SNOW ON THE EQUATOR Mount Kenya, Kilimanjaro and the great African odyssey

‘To those who went to the War straight from school and survived it, the problem of what to do afterwards was peculiarly difficult.’

For H.W. ‘Bill’ Tilman, the solution lay in Africa: in gold prospecting,
mountaineering and a 3,000-mile bicycle ride across the continent.
Tilman was one of the greatest adventurers of his time, a pioneering
climber and sailor who held exploration above all else. He made
first ascents throughout the Himalaya, attempted Mount Everest,
and sailed into the Arctic Circle.

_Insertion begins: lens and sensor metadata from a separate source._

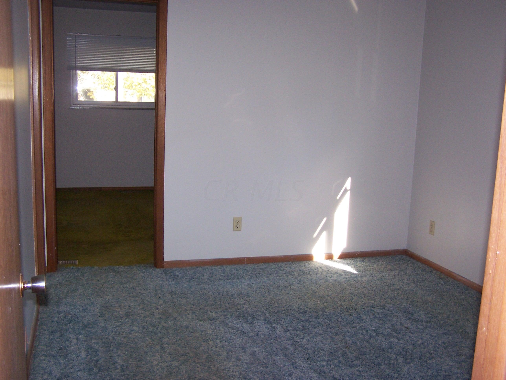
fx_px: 555
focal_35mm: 38
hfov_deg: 49.0
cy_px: 190
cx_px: 253
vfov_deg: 37.7
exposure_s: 1/60
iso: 140
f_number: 2.8
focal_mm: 6.3
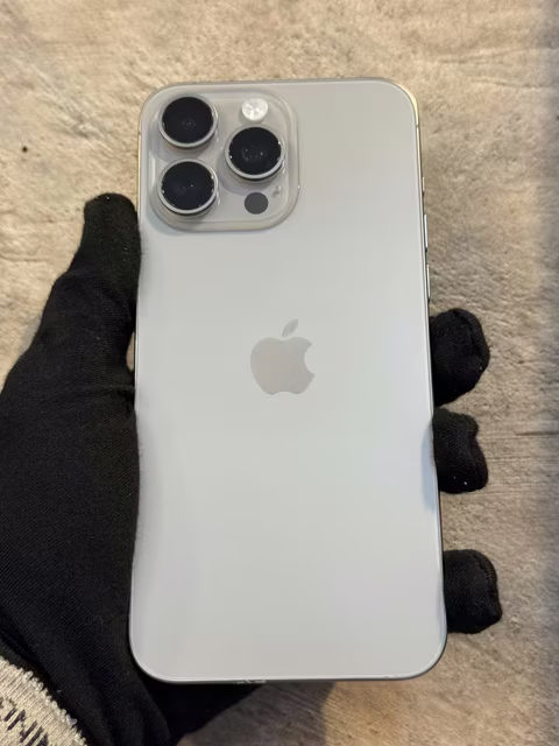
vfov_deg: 39.7
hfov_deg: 30.3
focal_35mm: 48
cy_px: 373
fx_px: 1034
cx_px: 280
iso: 100
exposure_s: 1/50
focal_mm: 6.76
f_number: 1.78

For Tilman, the goal was always
to explore, to see new places, to discover rather than conquer.

First published in 1937, Snow on the Equator chronicles Tilman’s early
adventures; his transition from East African coffee planter to famed
mountaineer. After World War I, Tilman left for Africa, where he grew
coffee, prospected for gold and met Eric Shipton, the two beginning
their famed mountaineering partnership, traversing Mount Kenya and
climbing Kilimanjaro and Ruwenzori. Tilman eventually left Africa in
typically adventurous style via a 3,000-mile solo bicycle ride across
the continent—all recounted here in splendidly funny style.

Tilman is one of the greatest of all travel writers. His books are
well-informed and keenly observed, concerned with places and people
as much as summits and achievements. They are full of humour and
anecdotes and are frequently hilarious. He is part of the great British
tradition of comic writing and there is nobody else quite like him.